ONE receives 2.5 stars out of 5 on environmental reporting
We have decided to upgrade by one star the original score of Ocean Network Express (ONE) after it published its Sustainability Report in the month of November 2020. The report is brief (the shortest of all with only 26 pages), but it provides information on the materiality assessment, the Sustainable Development Goals (SDGs), CO2 emissions, and a few other environmental topics. We have changed the headline to this review and added this paragraph, but we have decided to keep without changes the text of the original review.
*********************************************
We continue our independent reviews of the environmental reporting of the twelve largest container carriers in the world.

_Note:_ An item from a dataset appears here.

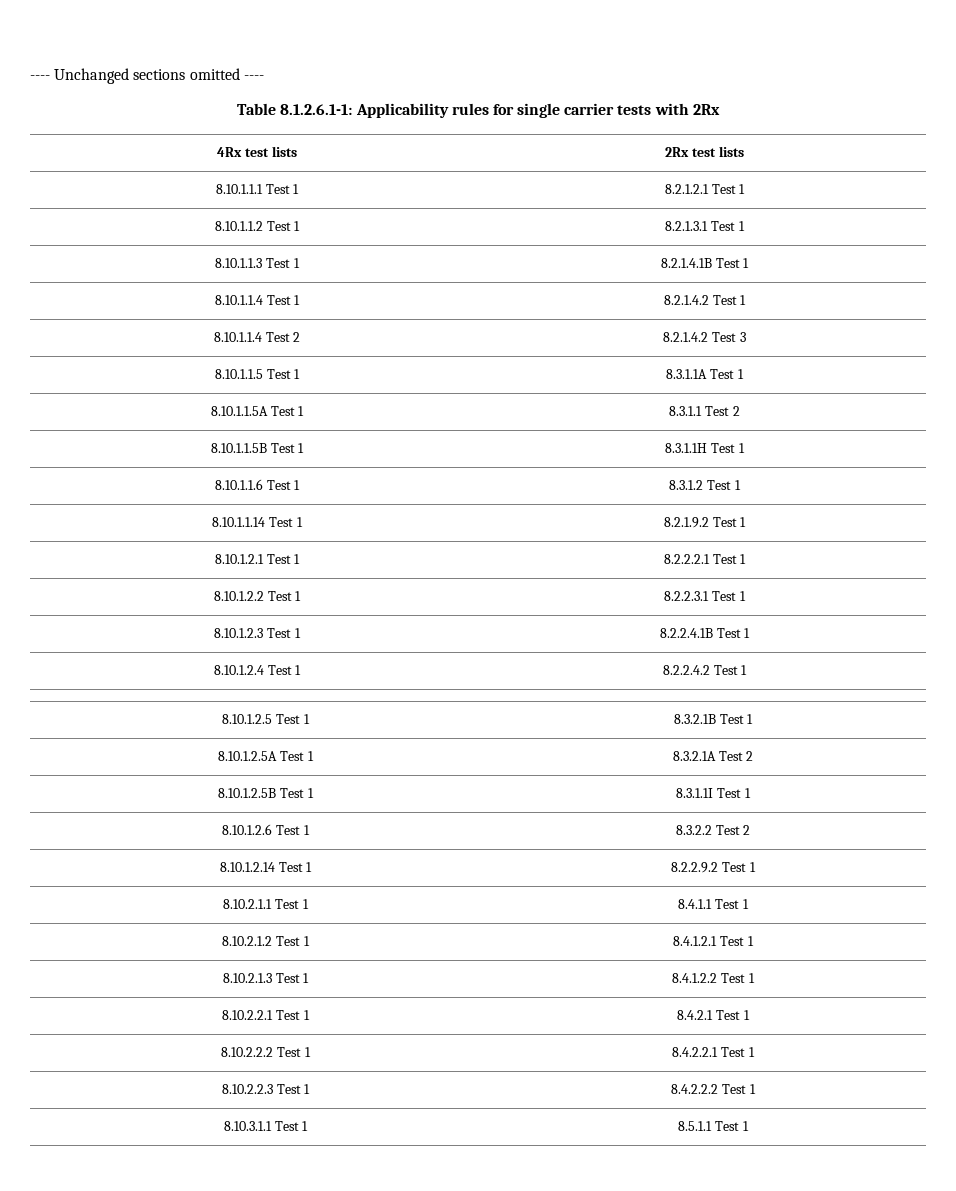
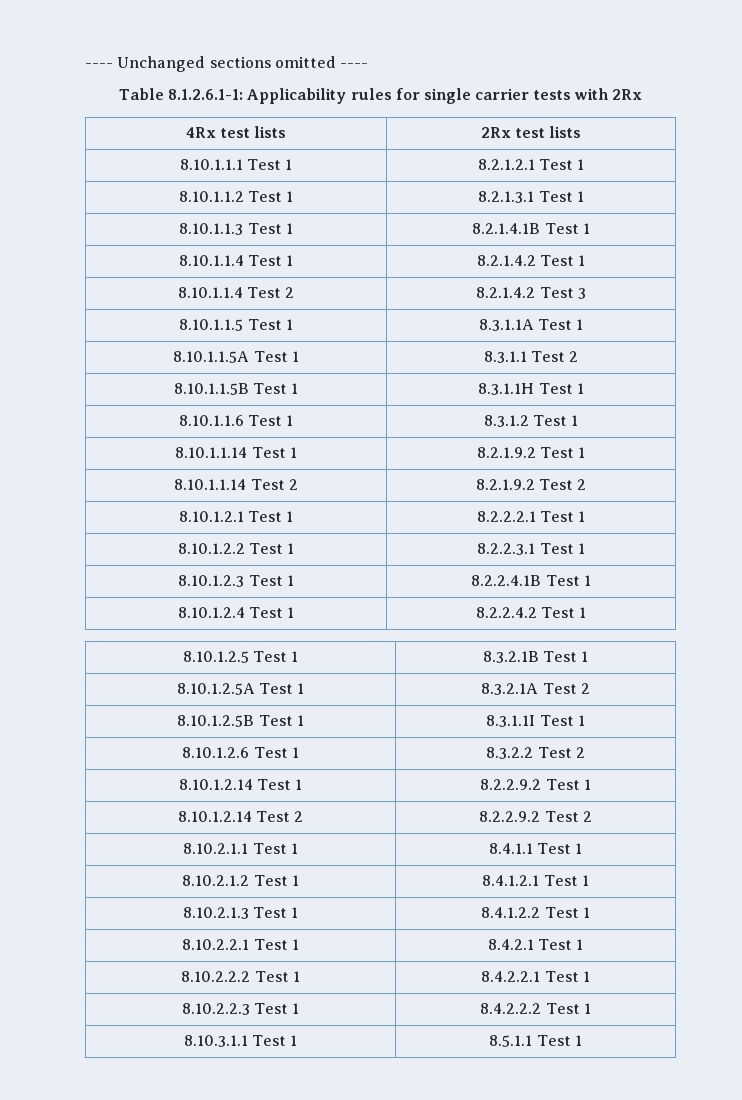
(747, 522) none -> [174,479,298,490] [475,479,587,490] // 8.10.1.1.14 Test 2 | 8.2.1.9.2 Test 2
(756, 867) none -> [177,811,304,822] [479,811,592,822] // 8.10.1.2.14 Test 2 | 8.2.2.9.2 Test 2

Ocean Network Express (ONE) receives only 1.5 stars out of 5, occupying in that way the penultimate position, only above Pacific International Lines (PIL), which received 1 star out of 5. Contrary to PIL, ONE has produced one Sustainability Report in the past, well, in theory, two, one with the headline 2018 and the other with the headline 2019, but only the second counts because the first was launched when ONE had just started operations in April 2018. The other has the headline 2019 because it was delivered in September 2019, but, in fact, it covers ONE's operations from April to December 2018. Therefore, it is clear why we are giving only 1.5 stars out of 5 to ONE: already in October 2020, it has not released a Sustainability Report for the operations from January 1st to December 31st of 2019. We cannot give the company 2 stars, which would have been our minimum score for a company reporting environmental issues for the last year.
In that report, released in September 2019, ONE claims to have had US$ 11 billion in net sales for its first operational year (April 2018 to March 2019); a fleet size at the end of March 2019 of 1,552,000 TEU, making it the sixth-largest in the world; a fleet size of 224 vessels, of which 30 are super large ships; and a service network covering 130 services loops. All these numbers sound great, but if that is the case, we ask two questions: Why did ONE produce for the year 2018 one of the shortest sustainability reports among the largest container carriers in the world? And why, together with PIL, is the only other major container carrier that, already in October 2020, has not produced a sustainability report for the operations of the year 2019? The COVID-19 crisis cannot be an excuse when its peers are producing their reports (one since February, and the two latest in September) and when, as we said in our previous review, even the heavily battered cruise companies have released their sustainability reports.
Given the lack of a Sustainability Report for the operations of the year 2019, we looked into two other sources of information: the environmental section on the website and the annual (financial) report for the year 2019. Regrettably, those sources were not useful either. The environmental coverage at its website includes excerpts from IMO's regulations or the report we have already commented on, but nothing that we can consider additional. Regarding the annual report, we found nothing else than a brief 8-page report ("Consolidated Financial Statements"), which includes only financial information for the period from April 1, 2019, to March 31, 2020.
Hence, all we are left is with the Sustainability Report for the previous year and its 18 pages. The brevity would not be much of an issue if each paragraph had relevant content. The problem, however, is that most of the information is generic: regulations of IMO that ONE is complying with, the list of initiatives that the company has joined, the endorsement by ONE of the United Nations Sustainable Development Goals (SDGs), general commitment to protect the environment, an award by received by Ecovadis, etc. When a company is presenting a 100-page or at least a 70- or 50-page report, one can forgive those self-congratulating green actions, but when the report is short, even excessively short as having only 18 pages, one expects that the authors would go to the point.
As with PIL, however, we do not want to end with a negative note. We value that ONE estimates the CO2 equivalent emissions for the period April to December 2018 (a total of 10.1 million tonnes). As one would expect, the large majority of those tonnes (90%) were due to the consumption of HFO, followed by LDO and LFO. And some information is provided about other measures that ONE has taken: an in-house system that collects information on fuel consumption for the main engine, generator engines, and auxiliary boiler for each ship of its fleet; the regular hull cleaning and propeller polishing to reduce marine fouling; the presence of more streamlined bulbous bows in some of the ships and of high-efficiency propellers; the use of cold ironing while berthing in the three Californian ports of Long Beach, Los Angeles, and Oakland, where strict regulation is imposed, and the facilities are available. And we are convinced that ONE is doing more with its fleet to be responsible with the environment (other carriers are reporting more) but, of course, due to the brevity of the report, it surely missed them.
In summary, it is regrettable that a company like ONE, which transports between 6-7% of the world's total container cargo, has not released a sustainable report this year. Let's hope that next year, it will produce with time, a longer and more substantial report that the one released in September 2019 for the year 2018. Since ONE has a modern fleet, we are convinced that many other innovations and actions could be included in such a report.